Could taking Viagra come with an extra advantage?

This transcript has been edited for clarity.

Welcome to Impact factor, your weekly dose of comments on a new medical study. I’m Dr. F. Perry Wilson, from the Yale School of Medicine.

Okay, let’s get something out of the way. This week, we’re talking about drugs for erectile dysfunction (ED) and long-term mortality, thanks to this study, which appear in the Journal of the American College of Cardiology.

I know, you think I’m going to be immature about it – jokes, puns, that kind of thing. Well, I’m sorry to disappoint you, but this is a serious comment about serious study.

Briefly, the researchers found a different channel between men treated with phosphodiesterase-5 (PDE5) inhibitors, such as Viagra, and those treated with alprostadil.

OK sorry. I’m done now.

The background here is that it has long been established that ED is associated with poor cardiovascular outcomes, probably because it is a substitute for vascular disease. Previous studies of men with erectile dysfunction found that those who received PDE5 inhibitors had lower rates of poor results than men who did not receive these drugs. But comparing men who receive ED prescriptions with those who don’t can be prejudiced. The men who receive these recipes are healthy enough for sexual activity, for example.

A better control group may be men with erectile dysfunction receiving another type of treatment, such as alprostadil, which is applied locally (via injection, cream or urethral suppository).

The study comes from Sweden, home to an excellent pharmacoepidemiology, thanks to its national health database that includes a large amount of data on the state of health, medicines and results of everyone in the country.

The researchers identified about 240,000 Swedish men who had a previous myocardial infarction or revascularization.
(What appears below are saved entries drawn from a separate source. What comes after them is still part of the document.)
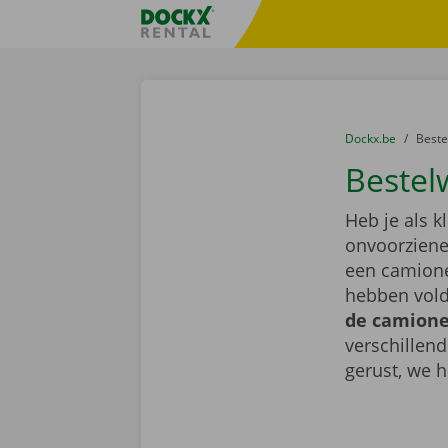
Ga naar inhoud
Taalselectie overslaan
Fratello DEMO
U bevindt zich hi
van
Dockx.be
naar
Best
Bestel
Heb je als k
onvoorziene 
een camione
hebben vold
de camionet
verschillen
gerust, we h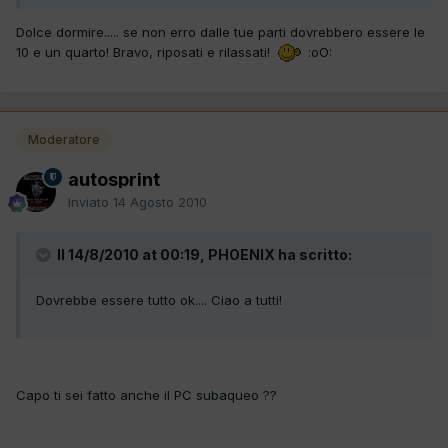
Dolce dormire..... se non erro dalle tue parti dovrebbero essere le
10 e un quarto! Bravo, riposati e rilassati!
:oO:
Moderatore
autosprint
Inviato
14 Agosto 2010
Il 14/8/2010 at 00:19, PHOENIX ha scritto:
Dovrebbe essere tutto ok.... Ciao a tutti!
Capo ti sei fatto anche il PC subaqueo ??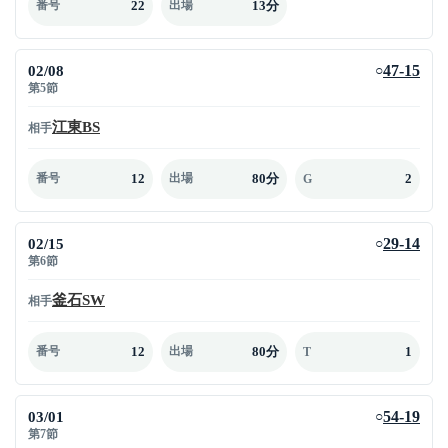
22
13分
番号
出場
02/08
47-15
○
第5節
江東BS
相手
12
80分
2
番号
出場
G
02/15
29-14
○
第6節
釜石SW
相手
12
80分
1
番号
出場
T
03/01
54-19
○
第7節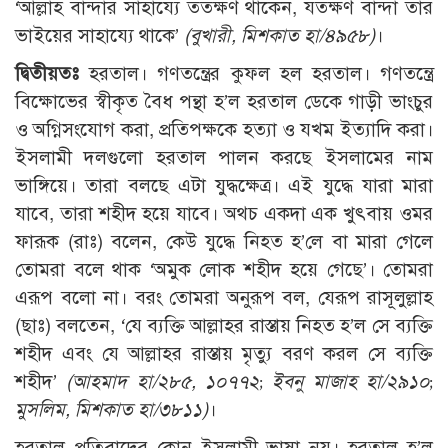
‘আল্লাহ বান্দার সাহায্যে ততক্ষণ থাকেন, যতক্ষণ বান্দা তার
ভাইয়ের সাহায্যে থাকে’
(বুখারী, মিশকাত হা/৪৯৫৮)
।
দ্বিতীয়তঃ
হরতাল। গণতন্ত্রের কুফল হল হরতাল। গণতন্ত্রে
বিক্ষোভের স্বীকৃত বৈধ পন্থা হ’ল হরতাল ডেকে গাড়ী ভাংচুর
ও অগ্নিসংযোগ করা, প্রতিপক্ষকে হত্যা ও যখম ইত্যাদি করা।
ইসলামী দলগুলো হরতাল পালন করছে ইসলামের নাম
ভাঙ্গিয়ে। তারা বলছে এটা যুদ্ধক্ষেত্র। এই যুদ্ধে যারা মারা
যাবে, তারা শহীদ হয়ে যাবে। অথচ একদা এক খুৎবায় ওমর
ফারূক (রাঃ) বলেন, কেউ যুদ্ধে নিহত হ’লে বা মারা গেলে
তোমরা বলে থাক ‘অমুক লোক শহীদ হয়ে গেছে’। তোমরা
এরূপ বলো না। বরং তোমরা অনুরূপ বল, যেরূপ রাসূলুল্লাহ
(ছাঃ) বলতেন, ‘যে ব্যক্তি আল্লাহর রাস্তায় নিহত হ’ল সে ব্যক্তি
শহীদ এবং যে আল্লাহর রাস্তায় মৃত্যু বরণ করল সে ব্যক্তি
শহীদ’
(আহমাদ হা/২৮৫, ১০৭৭২; ইবনু মাজাহ হা/২৯১০;
মুসলিম, মিশকাত হা/৩৮১১)
।
হরতাল প্রতিবাদের কোন ইসলামী ভাষা নয়। হরতাল হ’ল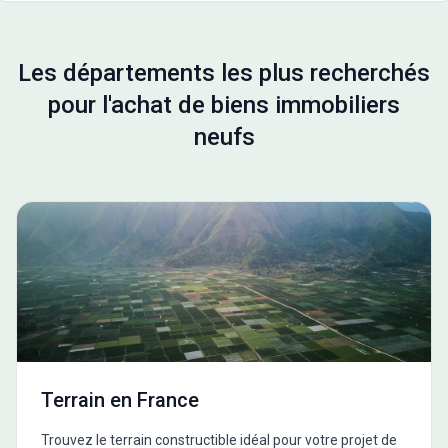
Les départements les plus recherchés
pour l'achat de biens immobiliers
neufs
Terrain en France
Trouvez le terrain constructible idéal pour votre projet de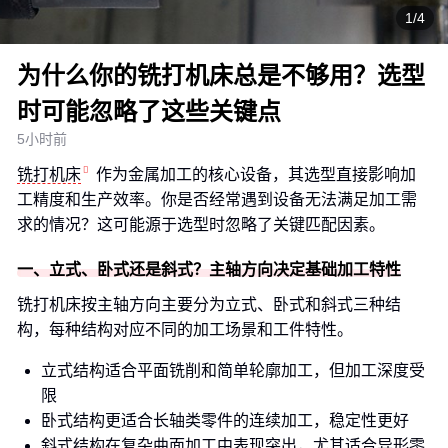
1/4
为什么你的铣打机床总是不够用？选型
时可能忽略了这些关键点
5小时前
铣打机床
作为金属加工的核心设备，其选型直接影响加
工精度和生产效率。你是否经常遇到设备无法满足加工需
求的情况？这可能源于选型时忽略了关键匹配因素。
一、立式、卧式还是斜式？主轴方向决定基础加工特性
铣打机床按主轴方向主要分为立式、卧式和斜式三种结
构，每种结构对应不同的加工场景和工件特性。
立式结构适合平面铣削和简单轮廓加工，但加工深度受
限
卧式结构更适合长轴类零件的连续加工，稳定性更好
斜式结构在复杂曲面加工中表现突出，尤其适合异形零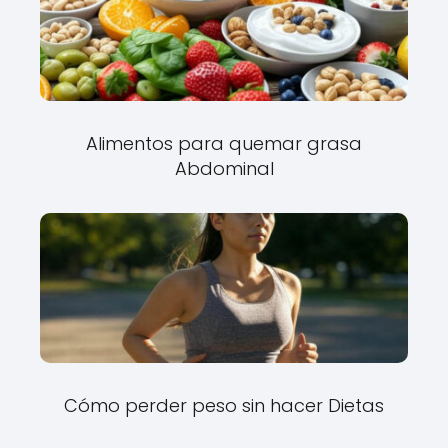
Alimentos para quemar grasa
Abdominal
Cómo perder peso sin hacer Dietas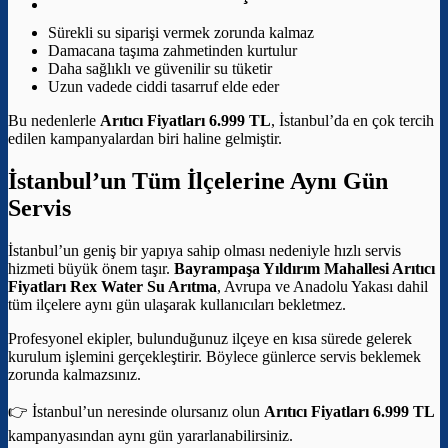
Sürekli su siparişi vermek zorunda kalmaz
Damacana taşıma zahmetinden kurtulur
Daha sağlıklı ve güvenilir su tüketir
Uzun vadede ciddi tasarruf elde eder
Bu nedenlerle
Arıtıcı Fiyatları 6.999 TL
, İstanbul’da en çok tercih
edilen kampanyalardan biri haline gelmiştir.
İstanbul’un Tüm İlçelerine Aynı Gün
Servis
İstanbul’un geniş bir yapıya sahip olması nedeniyle hızlı servis
hizmeti büyük önem taşır.
Bayrampaşa Yıldırım Mahallesi Arıtıcı
Fiyatları
Rex Water Su Arıtma
, Avrupa ve Anadolu Yakası dahil
tüm ilçelere aynı gün ulaşarak kullanıcıları bekletmez.
Profesyonel ekipler, bulunduğunuz ilçeye en kısa sürede gelerek
kurulum işlemini gerçekleştirir. Böylece günlerce servis beklemek
zorunda kalmazsınız.
👉 İstanbul’un neresinde olursanız olun
Arıtıcı Fiyatları 6.999 TL
kampanyasından aynı gün yararlanabilirsiniz.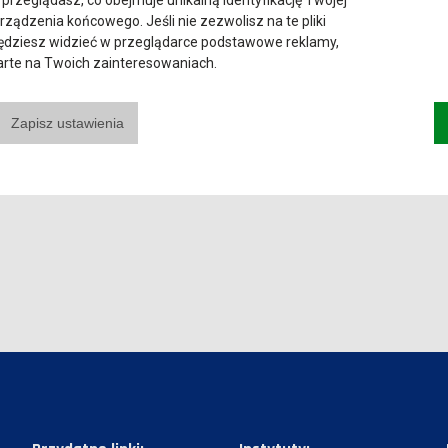
 przeglądasz, co obejmuje unikalną identyfikację Twojej
urządzenia końcowego. Jeśli nie zezwolisz na te pliki
będziesz widzieć w przeglądarce podstawowe reklamy,
parte na Twoich zainteresowaniach.
Zapisz ustawienia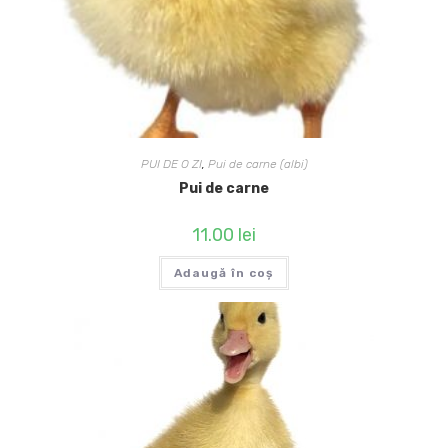
PUI DE O ZI
,
Pui de carne (albi)
Pui de carne
11.00
lei
Adaugă în coș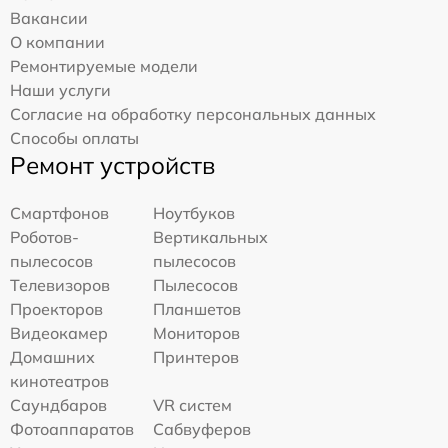
Вакансии
О компании
Ремонтируемые модели
Наши услуги
Согласие на обработку персональных данных
Способы оплаты
Ремонт устройств
Смартфонов
Ноутбуков
Роботов-
Вертикальных
пылесосов
пылесосов
Телевизоров
Пылесосов
Проекторов
Планшетов
Видеокамер
Мониторов
Домашних
Принтеров
кинотеатров
Саундбаров
VR систем
Фотоаппаратов
Сабвуферов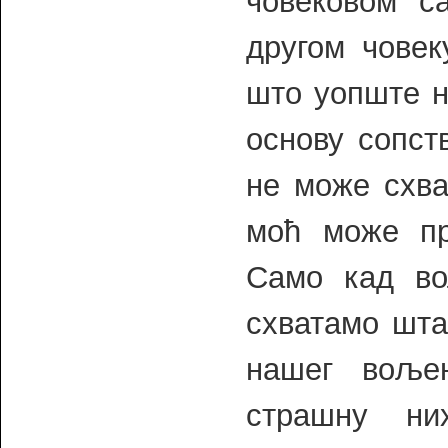
човековом 
другом човек
што уопште н
основу сопст
не може схва
моћ може пр
Само кад во
схватамо шта
нашег воље
страшну ни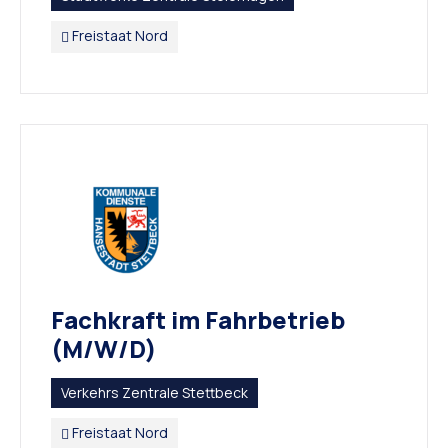
Freistaat Nord
Fachkraft im Fahrbetrieb
(M/W/D)
Verkehrs Zentrale Stettbeck
Freistaat Nord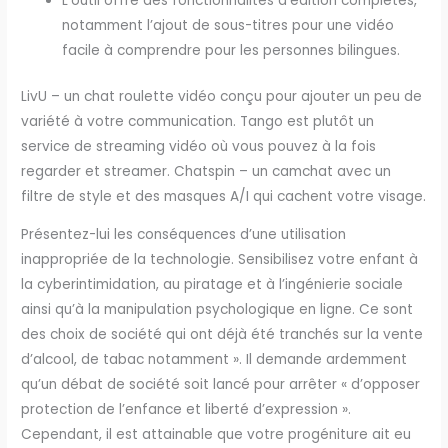
L’outil offre des fonctionnalités d’édition complètes,
notamment l’ajout de sous-titres pour une vidéo
facile à comprendre pour les personnes bilingues.
LivU – un chat roulette vidéo conçu pour ajouter un peu de
variété à votre communication. Tango est plutôt un
service de streaming vidéo où vous pouvez à la fois
regarder et streamer. Chatspin – un camchat avec un
filtre de style et des masques A/I qui cachent votre visage.
Présentez-lui les conséquences d’une utilisation
inappropriée de la technologie. Sensibilisez votre enfant à
la cyberintimidation, au piratage et à l’ingénierie sociale
ainsi qu’à la manipulation psychologique en ligne. Ce sont
des choix de société qui ont déjà été tranchés sur la vente
d’alcool, de tabac notamment ». Il demande ardemment
qu’un débat de société soit lancé pour arrêter « d’opposer
protection de l’enfance et liberté d’expression ».
Cependant, il est attainable que votre progéniture ait eu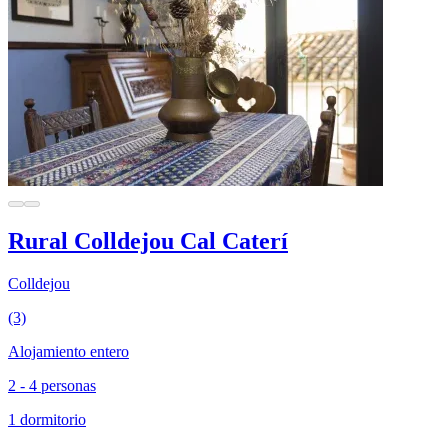
Rural Colldejou Cal Caterí
Colldejou
(3)
Alojamiento entero
2 - 4 personas
1 dormitorio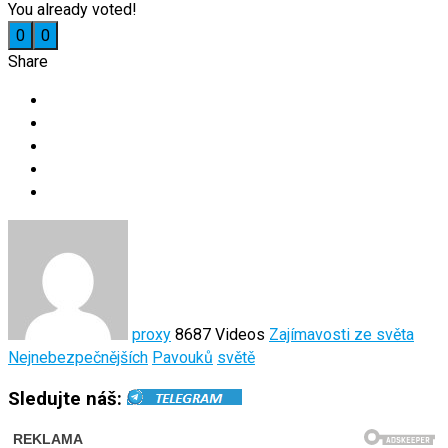
You already voted!
0
0
Share
proxy
8687 Videos
Zajímavosti ze světa
Nejnebezpečnějších
Pavouků
světě
Sledujte náš: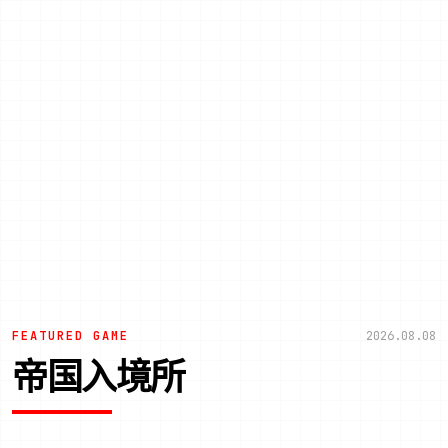
FEATURED GAME
2026.08.08
帝国入境所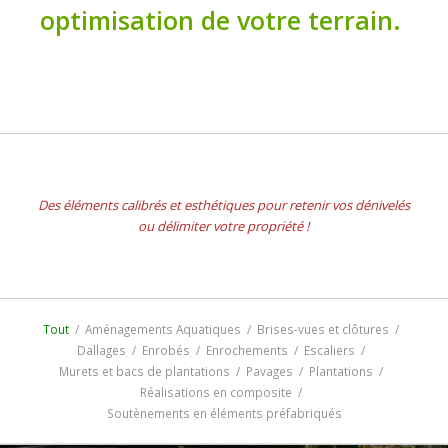
optimisation de votre terrain.
Des éléments calibrés et esthétiques pour retenir vos dénivelés
ou délimiter votre propriété !
Tout
/
Aménagements Aquatiques
/
Brises-vues et clôtures
/
Dallages
/
Enrobés
/
Enrochements
/
Escaliers
/
Murets et bacs de plantations
/
Pavages
/
Plantations
/
Réalisations en composite
/
Soutènements en éléments préfabriqués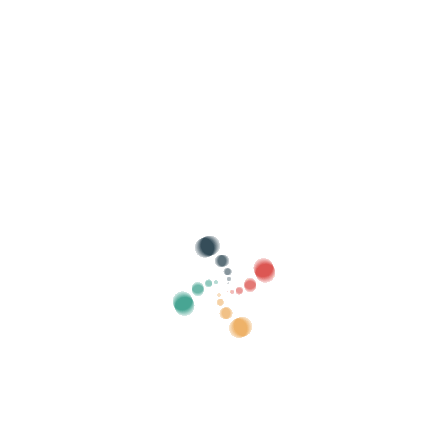
Mostrar antics
Cerca
Ven les entrades en línia amb Vivetix
Gestiona cobraments, llistes de convidats,
controla l'accés amb QR mitjançant app
Sobre nosaltres
Què és Vivetix?
Com funciona?
Què oferim?
Preu
Alternativa per vendre entrades
Beneficis del kit digital
Organitza el teu esdeveniment
Com organitzar un esdeveniment per internet?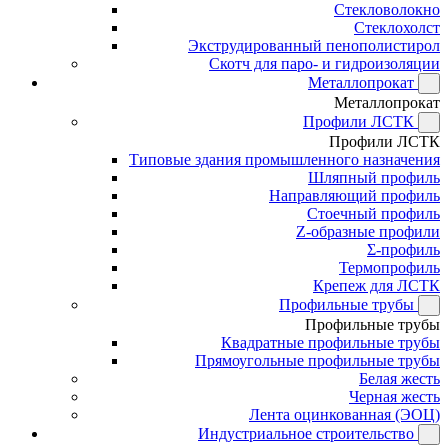
Стекловолокно
Стеклохолст
Экструдированный пенополистирол
Скотч для паро- и гидроизоляции
Металлопрокат
Металлопрокат
Профили ЛСТК
Профили ЛСТК
Типовые здания промышленного назначения
Шляпный профиль
Направляющий профиль
Стоечный профиль
Z-образные профили
Σ-профиль
Термопрофиль
Крепеж для ЛСТК
Профильные трубы
Профильные трубы
Квадратные профильные трубы
Прямоугольные профильные трубы
Белая жесть
Черная жесть
Лента оцинкованная (ЭОЦ)
Индустриальное строительство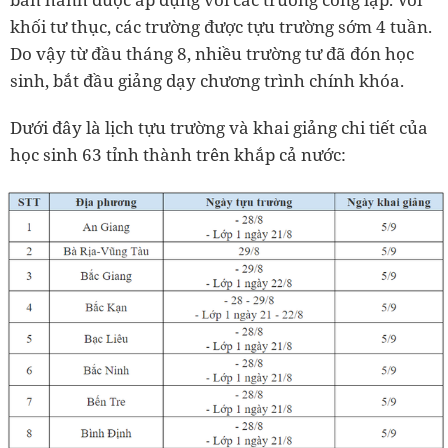
khối tư thục, các trường được tựu trường sớm 4 tuần.
Do vậy từ đầu tháng 8, nhiều trường tư đã đón học
sinh, bắt đầu giảng dạy chương trình chính khóa.
Dưới đây là lịch tựu trường và khai giảng chi tiết của
học sinh 63 tỉnh thành trên khắp cả nước: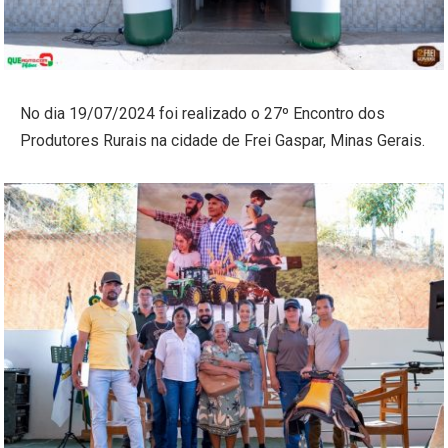
No dia 19/07/2024 foi realizado o 27º Encontro dos
Produtores Rurais na cidade de Frei Gaspar, Minas Gerais.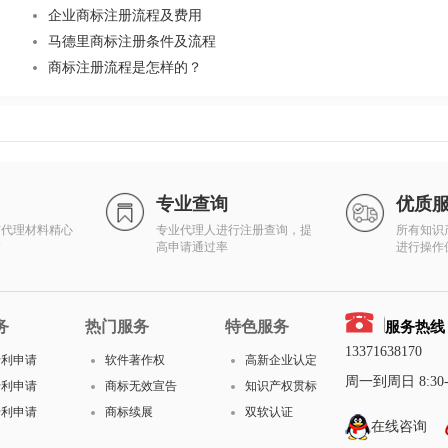
企业商标注册流程及费用
马德里商标注册条件及流程
商标注册流程是怎样的？
专业查询
优质
有代理材料精心
专业代理人进行注册查询，提
所有知识
达
高申请通过率
进行操作
务
热门服务
特色服务
服务热线
13371638170
专利申请
软件著作权
高新企业认定
周一到周日 8:30-1
专利申请
商标无效宣告
知识产权贯标
专利申请
商标续展
双软认证
在线咨询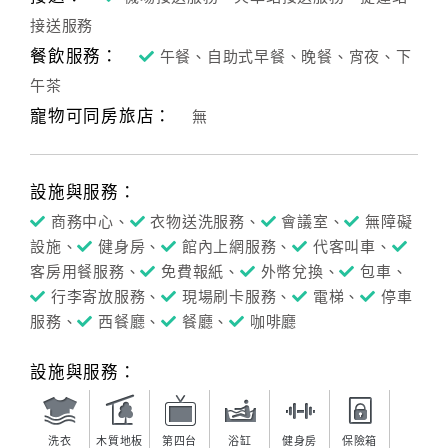
接送服務
餐飲服務：
午餐、自助式早餐、晚餐、宵夜、下
午茶
寵物可同房旅店：
無
設施與服務：
商務中心、
衣物送洗服務、
會議室、
無障礙
設施、
健身房、
館內上網服務、
代客叫車、
客房用餐服務、
免費報紙、
外幣兌換、
包車、
行李寄放服務、
現場刷卡服務、
電梯、
停車
服務、
西餐廳、
餐廳、
咖啡廳
設施與服務：
洗衣
木質地板
第四台
浴缸
健身房
保險箱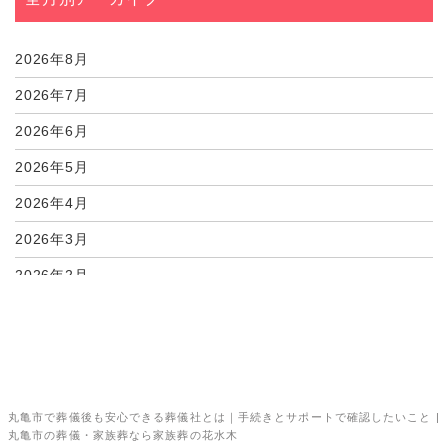
08月01日
丸亀市・善通寺市で葬...
08月01日
丸亀市・善通寺市で家...
2026年8月
2026年7月
2026年6月
2026年5月
2026年4月
2026年3月
2026年2月
2026年1月
2025年12月
2025年11月
丸亀市で葬儀後も安心できる葬儀社とは｜手続きとサポートで確認したいこと |
2025年10月
丸亀市の葬儀・家族葬なら家族葬の花水木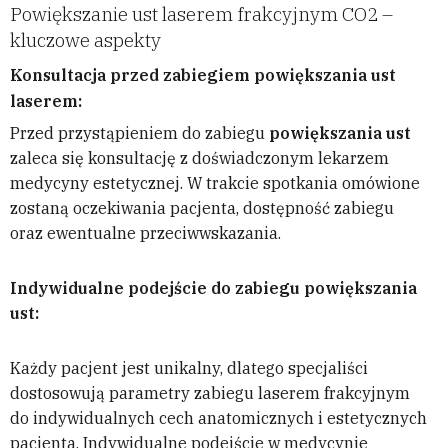
Powiększanie ust laserem frakcyjnym CO2 –
kluczowe aspekty
Konsultacja przed zabiegiem powiększania ust
laserem:
Przed przystąpieniem do zabiegu
powiększania ust
zaleca się konsultację z doświadczonym lekarzem
medycyny estetycznej. W trakcie spotkania omówione
zostaną oczekiwania pacjenta, dostępność zabiegu
oraz ewentualne przeciwwskazania.
Indywidualne podejście do zabiegu powiększania
ust:
Każdy pacjent jest unikalny, dlatego specjaliści
dostosowują parametry zabiegu laserem frakcyjnym
do indywidualnych cech anatomicznych i estetycznych
pacjenta. Indywidualne podejście w medycynie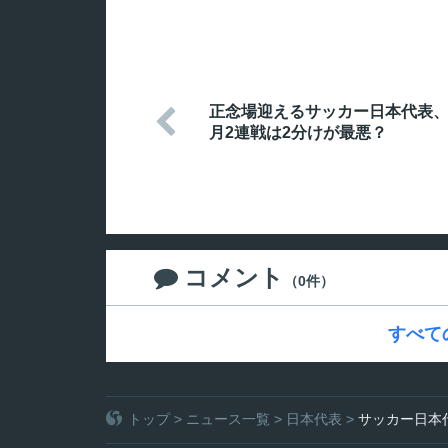
正念場迎えるサッカー日本代表、

月2連戦は2分けが最悪？
コメント

（0件）
すべて
トップ
>
ニュース一覧
>
日本代表
>
サッカー日本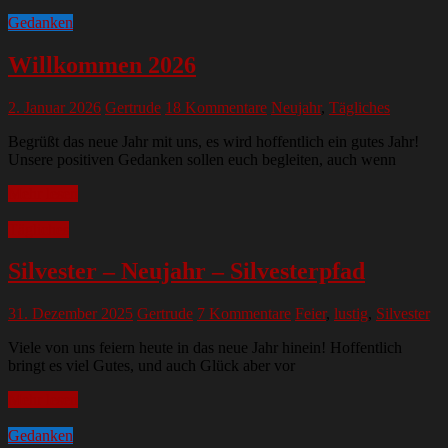
Gedanken
Willkommen 2026
2. Januar 2026
Gertrude
18 Kommentare
Neujahr
,
Tägliches
Begrüßt das neue Jahr mit uns, es wird hoffentlich ein gutes Jahr!
Unsere positiven Gedanken sollen euch begleiten, auch wenn
Mehr lesen
Tägliches
Silvester – Neujahr – Silvesterpfad
31. Dezember 2025
Gertrude
7 Kommentare
Feier
,
lustig
,
Silvester
Viele von uns feiern heute in das neue Jahr hinein! Hoffentlich
bringt es viel Gutes, und auch Glück aber vor
Mehr lesen
Gedanken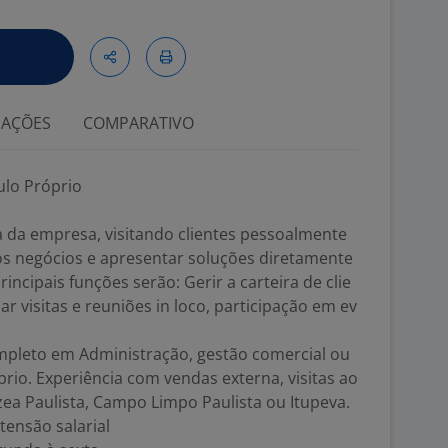
IAÇÕES
COMPARATIVO
ulo Próprio
ra da empresa, visitando clientes pessoalmente
os negócios e apresentar soluções diretamente
incipais funções serão: Gerir a carteira de clie
ar visitas e reuniões in loco, participação em ev
ompleto em Administração, gestão comercial ou
óprio. Experiência com vendas externa, visitas ao
rzea Paulista, Campo Limpo Paulista ou Itupeva.
tensão salarial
Of that group, about 20,000 were receiving ED medication – mainly PDE5 inhibitors, but enough with alprostadil to do the analysis.


Top line results: Men taking PDE5 inhibitors for ED were much less likely to have myocardial infarction, coronary revascularization or heart failure than those taking alprostadil. In fact, over up to 15 years of follow-up, 14% of men died from any cause in the PDE5 group compared to 26% in the alprostadil group.


Of course, when you see results like that, you immediately think about confusing. Who are these men who use injections when there is a pill on the market that has the same effect? You can see here that the populations were dramatically different. Men taking alprostadil were more likely to have diabetes, COPD, stroke and active cancer, and were basically more ill in any way that the researchers could measure.


Adjusting for all of these factors dramatically mitigated the observed benefit of PDE5 inhibitors – but did not eliminate it. The class was still associated with lower rates of cardiovascular and all-cause mortality.


My gut [reaction] is to interpret studies like this in a conservative way. The dramatic differences observed in the baseline characteristics in the two study groups suggest that there are quite dramatic differences not observed that could not be explained by statistics. The authors had no data on smoking or body mass index, for example.

They did their best with what they had, showing that there was something like a dose-response effect here, with men filling in most The prescriptions for the PDE5 inhibitor are less risky than those that filled it less. And, of course, there really is biological plausibility for that purpose; remember that PDE5s were initially developed to be antihypertensive and anti-anginal drugs. The effect on ED was a happy accident or perhaps the result of a pharmaceutical executive finding a magic lamp.

And there are others, ahem, mechanisms why these drugs can improve long-term results. Without data on sexual activity, we cannot separate the pharmacological effects of these drugs on blood vessels from their effects on, say, lifestyle. Perhaps these men had more to live for. Several studies – yes, observational ones – have suggested that more sexual activity is associated with longer life.

You would need a randomized trial to separate all of this, one that I am sure will have no problems with recruitment. In the meantime, the data we have seems to suggest that, with PDE5 inhibitors, you may be getting more than you expected. Just remember, if your life spans more than 4 hours, call your doctor.

F. Perry Wilson, MD, MSCE, is an associate professor of medicine and director of the Yale Clinical and Translational Research Accelerator. His scientific communication work can be found on the Huffington Post, on the NPR and here on Medscape. He tweets @fperrywilson and hosts a repository of your communication work at www.methodsman.com.